Recast the rows below, from their start up to and including the line containing "Instagramでフォロー", as a JSON list of strings with one string per line and no blank lines. Leave the pictures out of the answer.

=== SUPPLIED DATA ===

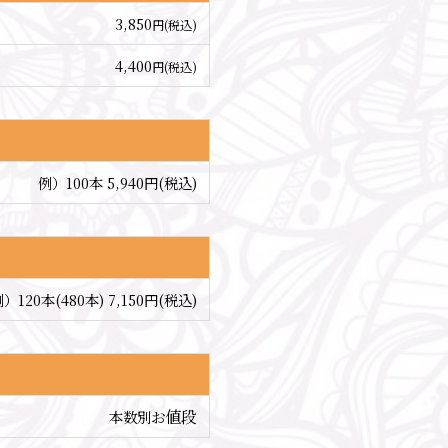
3,850
円(税込)
4,400
円(税込)
例）100本 5,940円(税込)
）120本(480本) 7,150円(税込)
値段
本数別お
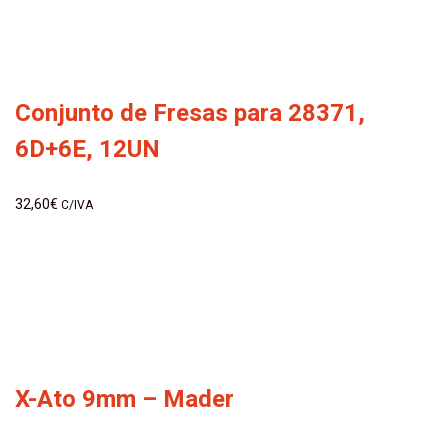
Conjunto de Fresas para 28371,
6D+6E, 12UN
32,60
€
C/IVA
X-Ato 9mm – Mader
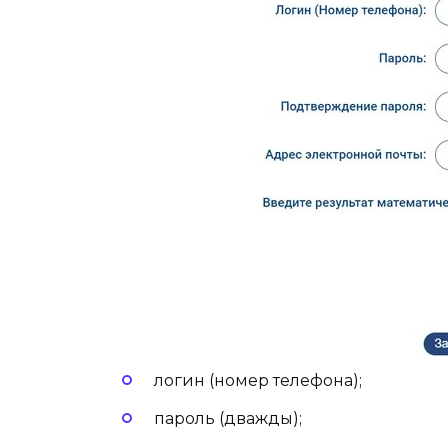
логин (номер телефона);
пароль (дважды);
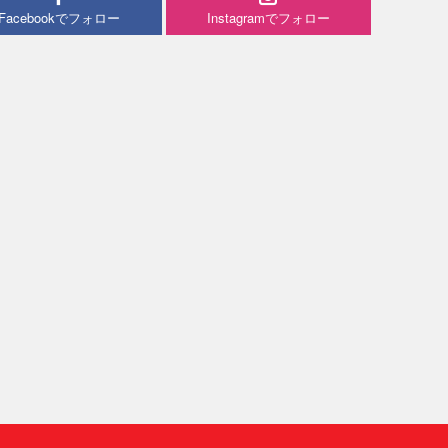
Facebookでフォロー
Instagramでフォロー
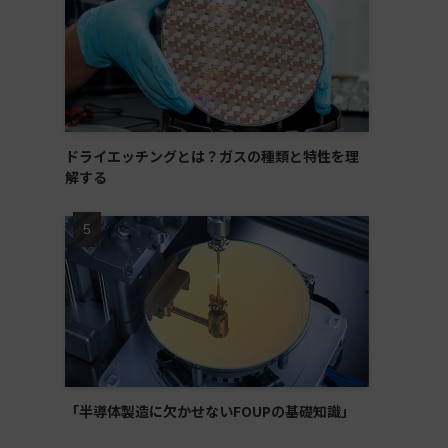
ドライエッチングとは？ガスの種類と特性を理
解する
「半導体製造に欠かせないFOUPの基礎知識」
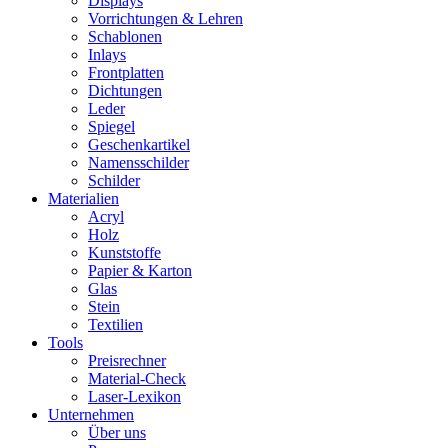
Displays
Vorrichtungen & Lehren
Schablonen
Inlays
Frontplatten
Dichtungen
Leder
Spiegel
Geschenkartikel
Namensschilder
Schilder
Materialien
Acryl
Holz
Kunststoffe
Papier & Karton
Glas
Stein
Textilien
Tools
Preisrechner
Material-Check
Laser-Lexikon
Unternehmen
Über uns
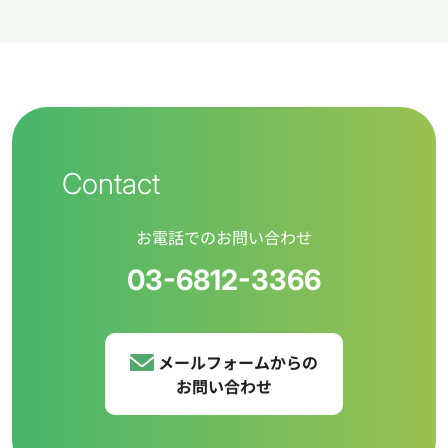
Contact
お電話でのお問い合わせ
03-6812-3366
メールフォームからの
お問い合わせ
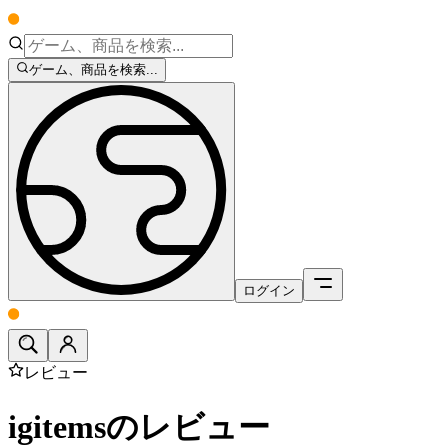
ゲーム、商品を検索...
ログイン
レビュー
igitemsのレビュー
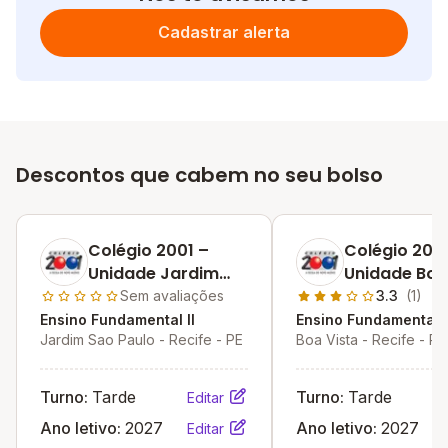
Cadastrar alerta
Descontos que cabem no seu bolso
Colégio 2001 –
Colégio 2001
Unidade Jardim
Unidade Boa
São Paulo
Sem avaliações
3.3
(1)
Ensino Fundamental II
Ensino Fundamental I
Jardim Sao Paulo - Recife - PE
Boa Vista - Recife - PE
Turno:
Tarde
Turno:
Tarde
Editar
Ano letivo:
2027
Ano letivo:
2027
Editar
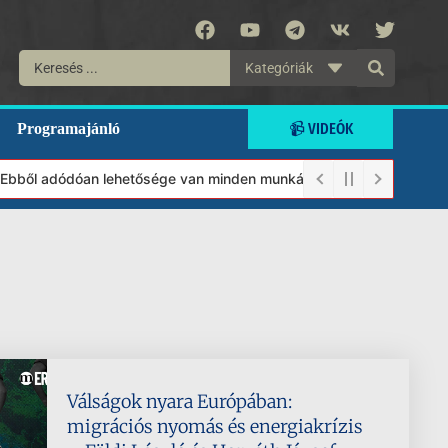
Kategóriák
📹 VIDEÓK
Programajánló
Ebből adódóan lehetősége van minden munkánkat segíteni kívánó ma
Válságok nyara Európában:
migrációs nyomás és energiakrízis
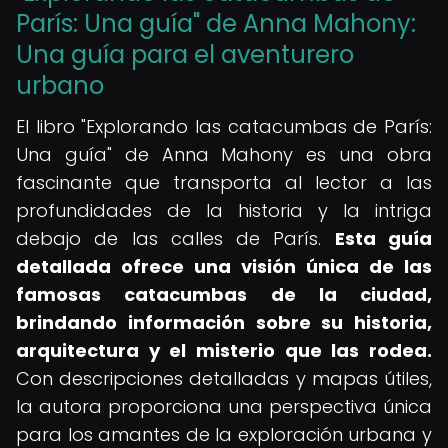
París: Una guía" de Anna Mahony:
Una guía para el aventurero
urbano
El libro "Explorando las catacumbas de París:
Una guía" de Anna Mahony es una obra
fascinante que transporta al lector a las
profundidades de la historia y la intriga
debajo de las calles de París.
Esta guía
detallada ofrece una visión única de las
famosas catacumbas de la ciudad,
brindando información sobre su historia,
arquitectura y el misterio que las rodea.
Con descripciones detalladas y mapas útiles,
la autora proporciona una perspectiva única
para los amantes de la exploración urbana y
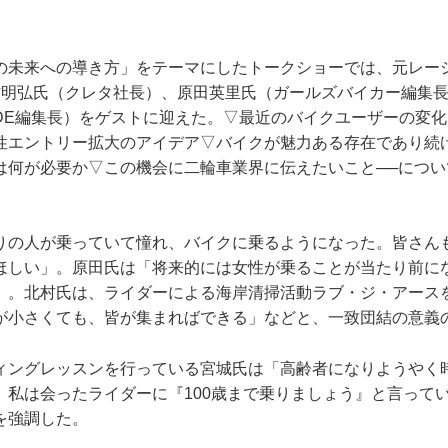
の未来への導き方」をテーマにしたトークショーでは、元レー
村明弘氏（クレタ社長）、原田英里氏（ガールズバイカー編集
IDE編集長）をゲストに迎えた。▽最近のバイクユーザーの変
性エントリー拡大のアイデア▽バイクが魅力ある存在であり続
は何が必要か▽この機会に二輪車業界に伝えたいこと──につい
りの人が乗っていて憧れ、バイクに乗るようになった。皆さん
ほしい」。原田氏は「将来的には女性が乗ることが当たり前に
」。北村氏は、ライダーによる海岸清掃活動ラブ・ジ・アース
が小さくても、皆が集まればできる」などと、一致団結の意義
ィングレッスンを行っている宮城氏は「高齢者になりようやく
。私は会ったライダーに『100歳まで乗りましょう』と言って
を強調した。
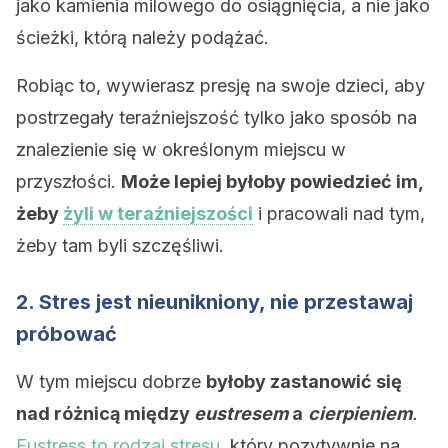
jako kamienia milowego do osiągnięcia, a nie jako
ścieżki, którą należy podążać.
Robiąc to, wywierasz presję na swoje dzieci, aby
postrzegały teraźniejszość tylko jako sposób na
znalezienie się w określonym miejscu w
przyszłości.
Może lepiej byłoby powiedzieć im,
żeby
żyli w teraźniejszości
i pracowali nad tym,
żeby tam byli szczęśliwi.
2. Stres jest nieunikniony, nie przestawaj
próbować
W tym miejscu dobrze
byłoby zastanowić się
nad różnicą między
eustresem
a
cierpieniem
.
Eustress to rodzaj stresu,
który pozytywnie na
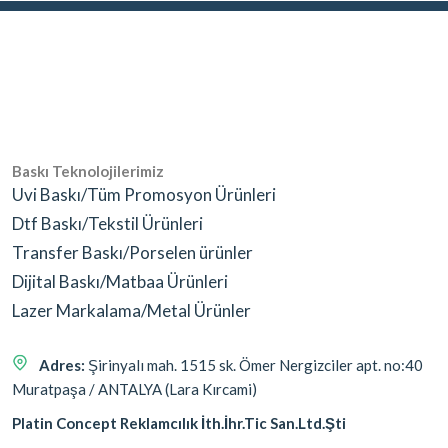
Baskı Teknolojilerimiz
Uvi Baskı/Tüm Promosyon Ürünleri
Dtf Baskı/Tekstil Ürünleri
Transfer Baskı/Porselen ürünler
Dijital Baskı/Matbaa Ürünleri
Lazer Markalama/Metal Ürünler
Adres:
Şirinyalı mah. 1515 sk. Ömer Nergizciler apt. no:40
Muratpaşa / ANTALYA (Lara Kırcami)
Platin Concept Reklamcılık İth.İhr.Tic San.Ltd.Şti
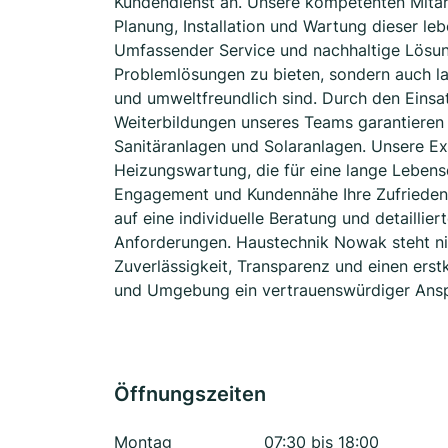
Kundendienst an. Unsere kompetenten Mitarbe
Planung, Installation und Wartung dieser le
Umfassender Service und nachhaltige Lösunge
Problemlösungen zu bieten, sondern auch lang
und umweltfreundlich sind. Durch den Eins
Weiterbildungen unseres Teams garantieren 
Sanitäranlagen und Solaranlagen. Unsere Ex
Heizungswartung, die für eine lange Lebensd
Engagement und Kundennähe Ihre Zufriedenhe
auf eine individuelle Beratung und detaillie
Anforderungen. Haustechnik Nowak steht nic
Zuverlässigkeit, Transparenz und einen erstk
und Umgebung ein vertrauenswürdiger Ansp
Öffnungszeiten
Montag
07:30 bis 18:00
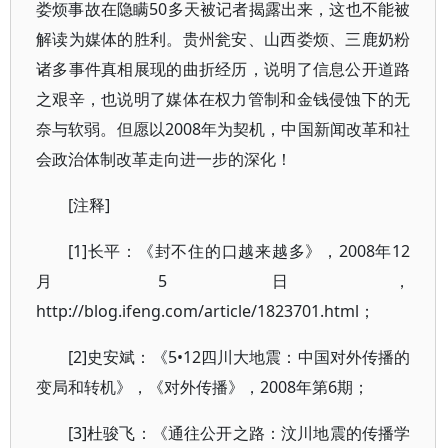
娄烦事故在隐瞒50多天被记者揭露出来，这也不能被
解读为媒体的胜利。贵州瓮安、山西娄烦、三鹿奶粉
诸多事件真相展现的曲折经历，说明了信息公开道路
之艰辛，也说明了媒体在权力管制和金钱侵蚀下的无
奈与软弱。但愿以2008年为契机，中国新闻改革和社
会政治体制改革走向进一步的深化！
[注释]
[1]长平：《封不住的口越来越多》，2008年12
月5日，
http://blog.ifeng.com/article/1823701.html；
[2]史安斌：《5•12四川大地震：中国对外传播的
变局和转机》，《对外传播》，2008年第6期；
[3]杜骏飞：《通往公开之路：汶川地震的传播学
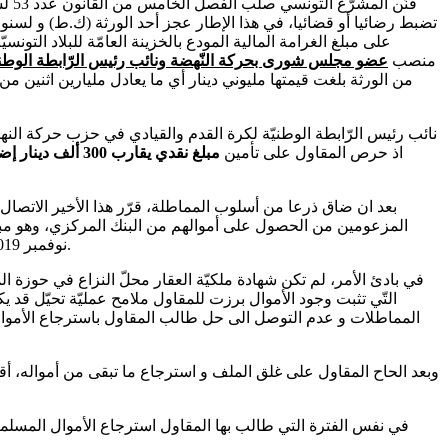
منصب
عضو مجلس شورى بحركة النّهضة ونائب رئيس الرّابطة الوطنيّ
من الورثة بلغت قيمتها مليوني دينار أي ما يعادل مليارين اثنين من ا
نائب رئيس الرّابطة الوطنيّة لكرة القدم والقيادي في حزب حركة النه
اذ حرص المقاول على تأمين
بعد ان ضاق ذرعا من أسلوب المماطلة، قرّر هذا الأخير الاتصا
نوفمبر 2019 والذّي ادّعى فيه أنّه بمجرّد تحصّله على ملف العقار المنتزع سيطلب من المسؤولة بصندوق الودائع التثبت منها للتدخّل لتسليم وثيقة الإيداع.
في بادئ الأمر، لم تكن شهادة ملكيّة العقار محلّ النزاع في حوزة الم
التّي تثبت وجود الأموال برزت للمقاول ملامح عمليّة تحيّل ق
المماطلات و عدم التوصل الى حل طالب المقاول باسترجاع الأموال 
وبعد الحاح المقاول على غلق الملف و استرجاع ما تبقى من أمواله، أقد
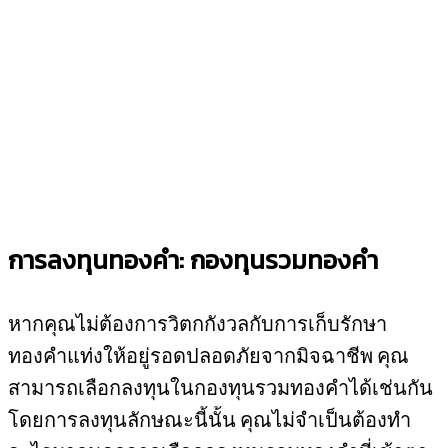
การลงทุนทองคำ: กองทุนรวมทองคำ
หากคุณไม่ต้องการวิตกกังวลกับการเก็บรักษา
ทองคำแท่งให้อยู่รอดปลอดภัยจากมิจฉาชีพ คุณ
สามารถเลือกลงทุนในกองทุนรวมทองคำได้เช่นกัน
โดยการลงทุนลักษณะนี้นั้น คุณไม่จำเป็นต้องทำ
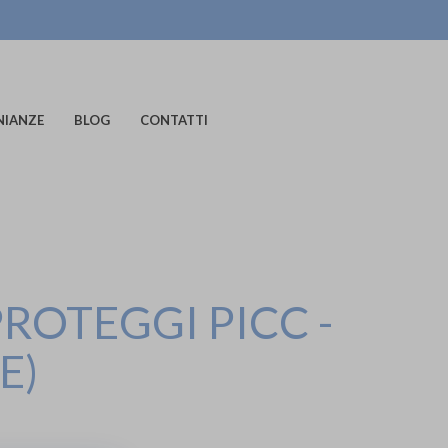
NIANZE
BLOG
CONTATTI
ROTEGGI PICC -
E)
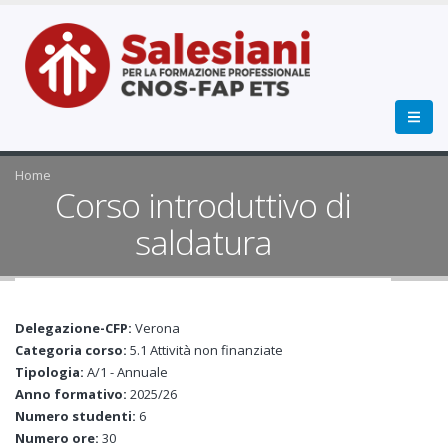
Home
Corso introduttivo di
saldatura
Delegazione-CFP:
Verona
Categoria corso:
5.1 Attività non finanziate
Tipologia:
A/1 - Annuale
Anno formativo:
2025/26
Numero studenti:
6
Numero ore:
30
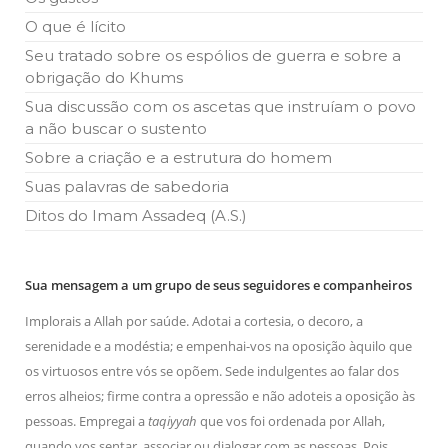
O que é lícito
Seu tratado sobre os espólios de guerra e sobre a
obrigação do Khums
Sua discussão com os ascetas que instruíam o povo
a não buscar o sustento
Sobre a criação e a estrutura do homem
Suas palavras de sabedoria
Ditos do Imam Assadeq (A.S.)
Sua mensagem a um grupo de seus seguidores e companheiros
Implorais a Allah por saúde. Adotai a cortesia, o decoro, a
serenidade e a modéstia; e empenhai-vos na oposição àquilo que
os virtuosos entre vós se opõem. Sede indulgentes ao falar dos
erros alheios; firme contra a opressão e não adoteis a oposição às
pessoas. Empregai a
taqiyyah
que vos foi ordenada por Allah,
quando vos sentar, associar ou dialogar com as pessoas. Pois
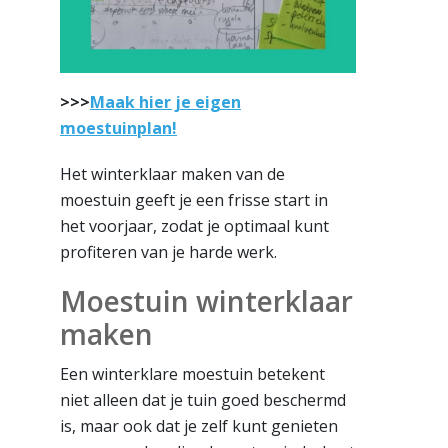
>>>
Maak hier je eigen
moestuinplan!
Het winterklaar maken van de
moestuin geeft je een frisse start in
het voorjaar, zodat je optimaal kunt
profiteren van je harde werk.
Moestuin winterklaar
maken
Een winterklare moestuin betekent
niet alleen dat je tuin goed beschermd
is, maar ook dat je zelf kunt genieten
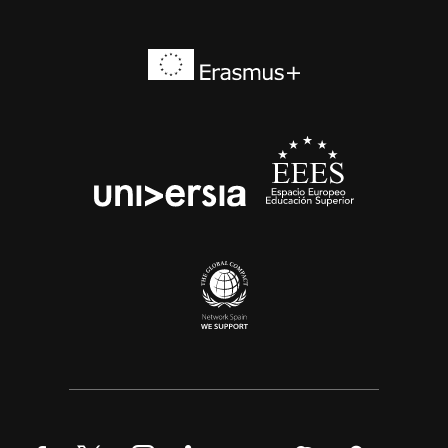
Erasmus+
EEES
universia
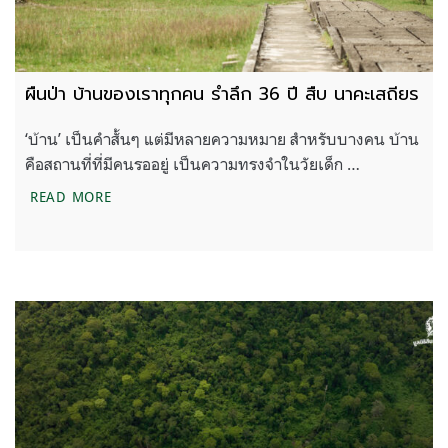
ผืนป่า บ้านของเราทุกคน รำลึก 36 ปี สืบ นาคะเสถียร
‘บ้าน’ เป็นคำสั้นๆ แต่มีหลายความหมาย สำหรับบางคน บ้าน
คือสถานที่ที่มีคนรออยู่ เป็นความทรงจำในวัยเด็ก …
ผืนป่า บ้านของเราทุกคน รำลึก 36 ปี สืบ นาคะเสถียร
READ MORE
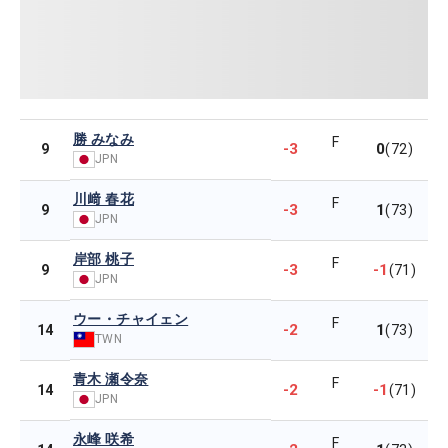
勝 みなみ
F
-3
0
9
(72)
JPN
川﨑 春花
F
-3
1
9
(73)
JPN
岸部 桃子
F
-3
-1
9
(71)
JPN
ウー・チャイェン
F
-2
1
14
(73)
TWN
青木 瀬令奈
F
-2
-1
14
(71)
JPN
永峰 咲希
F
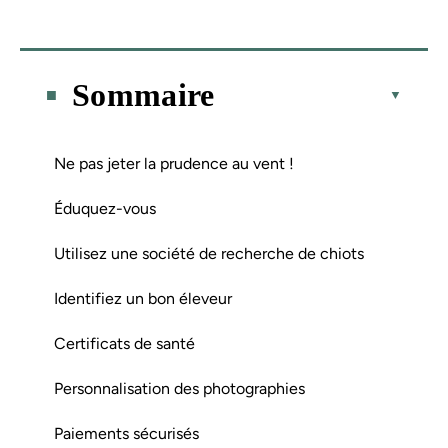
Sommaire
Ne pas jeter la prudence au vent !
Éduquez-vous
Utilisez une société de recherche de chiots
Identifiez un bon éleveur
Certificats de santé
Personnalisation des photographies
Paiements sécurisés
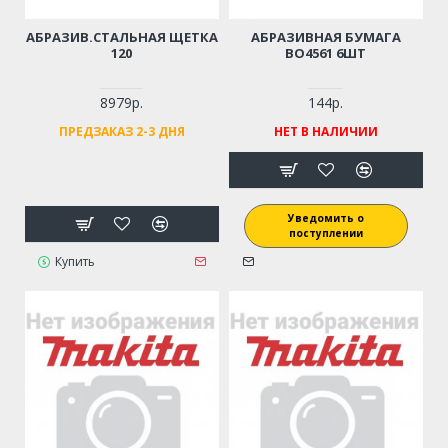
АБРАЗИВ.СТАЛЬНАЯ ЩЕТКА
АБРАЗИВНАЯ БУМАГА
120
BO4561 6ШТ
8979р.
144р.
ПРЕДЗАКАЗ 2-3 ДНЯ
НЕТ В НАЛИЧИИ
Уведомить о
поступлении
Купить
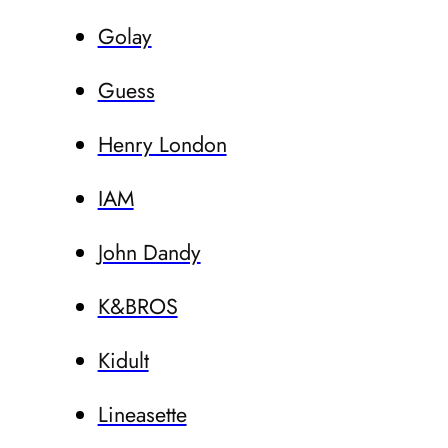
Golay
Guess
Henry London
IAM
John Dandy
K&BROS
Kidult
Lineasette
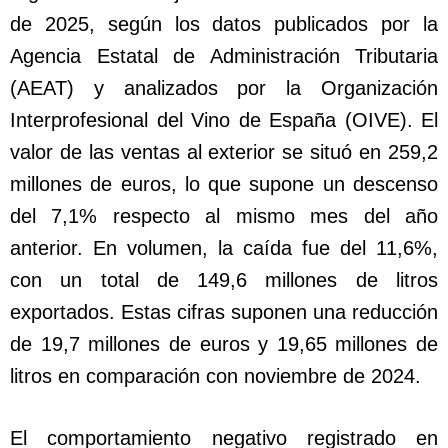
de 2025, según los datos publicados por la
Agencia Estatal de Administración Tributaria
(AEAT) y analizados por la Organización
Interprofesional del Vino de España (OIVE). El
valor de las ventas al exterior se situó en 259,2
millones de euros, lo que supone un descenso
del 7,1% respecto al mismo mes del año
anterior. En volumen, la caída fue del 11,6%,
con un total de 149,6 millones de litros
exportados. Estas cifras suponen una reducción
de 19,7 millones de euros y 19,65 millones de
litros en comparación con noviembre de 2024.
El comportamiento negativo registrado en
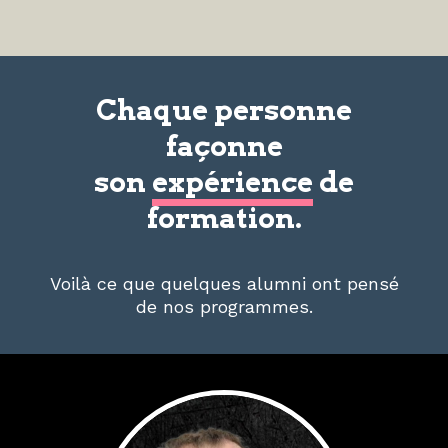
Chaque personne
façonne
son
expérience
de
formation.
Voilà ce que quelques alumni ont pensé
de nos programmes.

===

◆ **RESULT OF THIS TASK**:
[
  "3,850",
  "円(税込)",
  "4,400",
  "円(税込)",
  "例）100本 5,940円(税込)",
  "）120本(480本) 7,150円(税込)",
  "値段",
  "本数別お",
  "Conjunto de Fresas para 28371,",
  "6D+6E, 12UN",
  "32,60",
  "€",
  "C/IVA",
  "X-Ato 9mm – Mader",
  "логин (номер телефона);",
  "пароль (дважды);",
  "Facebookでフォロー",
  "Instagramでフォロー"
]